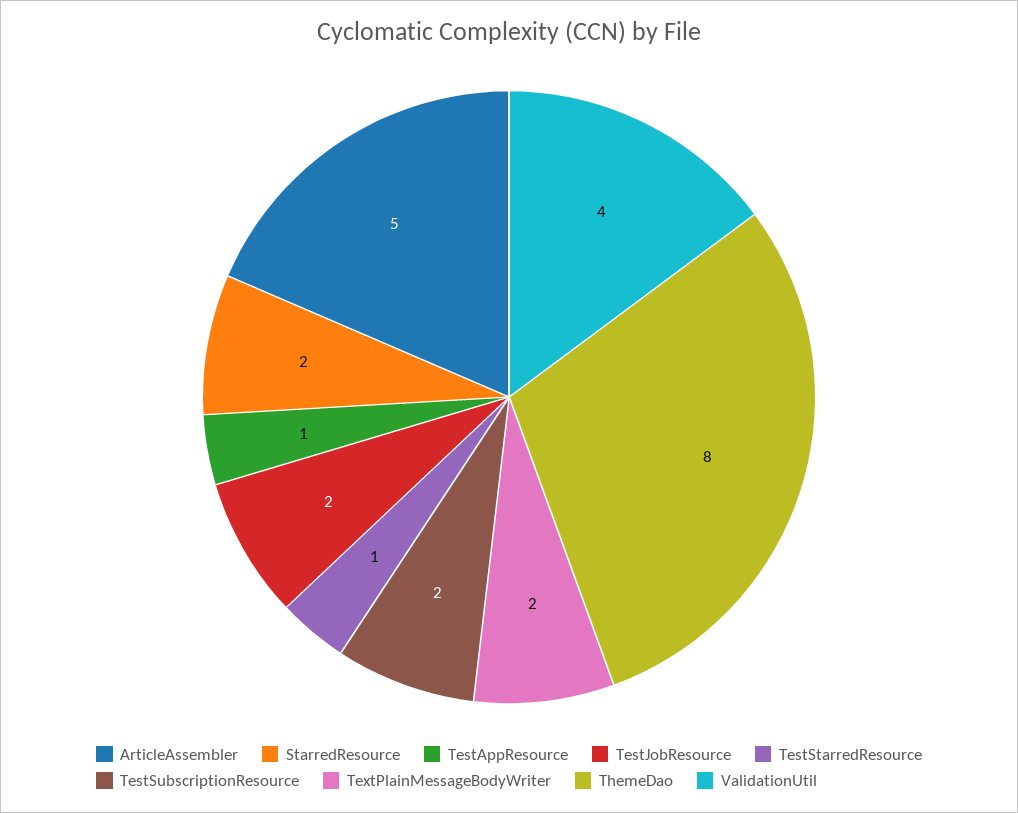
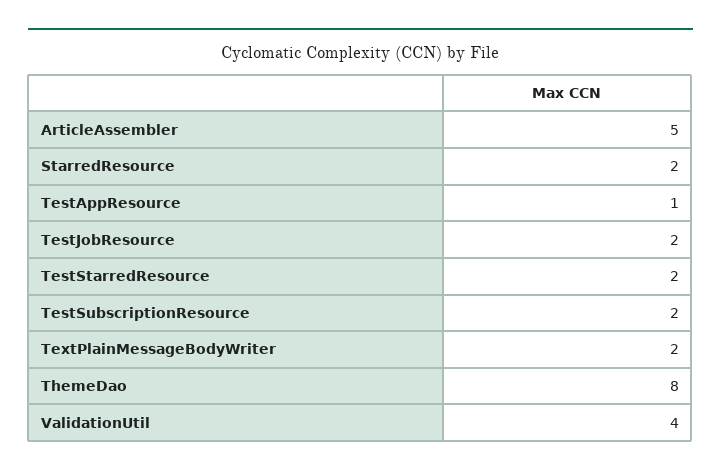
  {
    "ArticleAssembler": 5,
    "StarredResource": 2,
    "TestAppResource": 1,
    "TestJobResource": 2,
-   "TestStarredResource": 1,
+   "TestStarredResource": 2,
    "TestSubscriptionResource": 2,
    "TextPlainMessageBodyWriter": 2,
    "ThemeDao": 8,
    "ValidationUtil": 4
  }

**Your goal**
Give the count of lines above that include the word "TestStarredResource", stating no other information.

**Written answer**
2